I disagree. You are considering only theoretical properties, not construction limitations.If you are comparing pixel to pixel you're totally missing the point when one has pixels that are one-half the linear dimensions and one-fourth the area of the other.
Viewing a 22-23 MP image at 100% on a 23" HD monitor is like looking at a piece of a 60"x40" enlargement.
Viewing an 88-90MP image at 100% on the same monitor is like looking at a piece of a 120"x80" enlargement.
Viewing the 88-90M image at 50% gives the same enlargement size as viewing the 22-23MP image at 100%. Both are the same sized piece of a 60"x40" enlargement.
Since noise is random (that's what makes it "noise"), averaging multiple noisy pixels together makes the averaged larger pixel less noisy and reduces the standard deviation between each pixel than the four smaller pixels it replaced.
Possibility of noise is defined by Signal-To-Noise ratio (SNR). SNR affects readout of the pixel. Larger pixels generally have better SNR than smaller ones. That's why FF camera with can achieve higher ISO with less noise than ASPC camera with similar number of pixels.

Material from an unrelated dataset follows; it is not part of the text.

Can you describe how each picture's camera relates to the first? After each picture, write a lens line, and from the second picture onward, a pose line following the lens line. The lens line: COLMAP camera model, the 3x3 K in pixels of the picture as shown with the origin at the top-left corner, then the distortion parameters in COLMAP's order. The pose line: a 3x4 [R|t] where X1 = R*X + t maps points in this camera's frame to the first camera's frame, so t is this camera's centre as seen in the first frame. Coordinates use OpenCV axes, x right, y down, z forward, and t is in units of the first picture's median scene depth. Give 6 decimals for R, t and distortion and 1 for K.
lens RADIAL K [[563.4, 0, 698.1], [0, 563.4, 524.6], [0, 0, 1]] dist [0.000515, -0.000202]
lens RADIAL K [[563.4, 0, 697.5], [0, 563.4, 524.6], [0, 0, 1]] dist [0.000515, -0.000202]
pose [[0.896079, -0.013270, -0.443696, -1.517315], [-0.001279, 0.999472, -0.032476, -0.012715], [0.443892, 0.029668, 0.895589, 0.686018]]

But let's for now consider that both large and small pixel have same SNR. When you read large pixel, you get read noise X. When you read small pixel, you get read noise X as well (because we are considering same SNR). To create large pixel from small ones, you need to read 4 of them because combining happens on digital representation, not analog => input read noise is 4 times X. Now your digital processor has to work to average that 4X. Since it has in theory 4 times more information, it can produce better result than readout from large pixel.
But that is just theory because large and small pixel does not have same SNR - that is the whole point why we don't have only high megapixel cameras with ability to bin pixels. Using smaller pixels reduces sensitivity and dynamic range. There is also fill factor - not whole area of pixel is photo sensitive. Fill factor means how big area of the pixel really captures the light. Fill factor is dependent on manufacturing technology but again, larger pixel has larger fill factor than smaller one because amount of electronics does not increase with pixel size. There are other technologies like microlenses or back illuminated sensors which improve fill factor significantly but they are much easier to do right on larger pixels.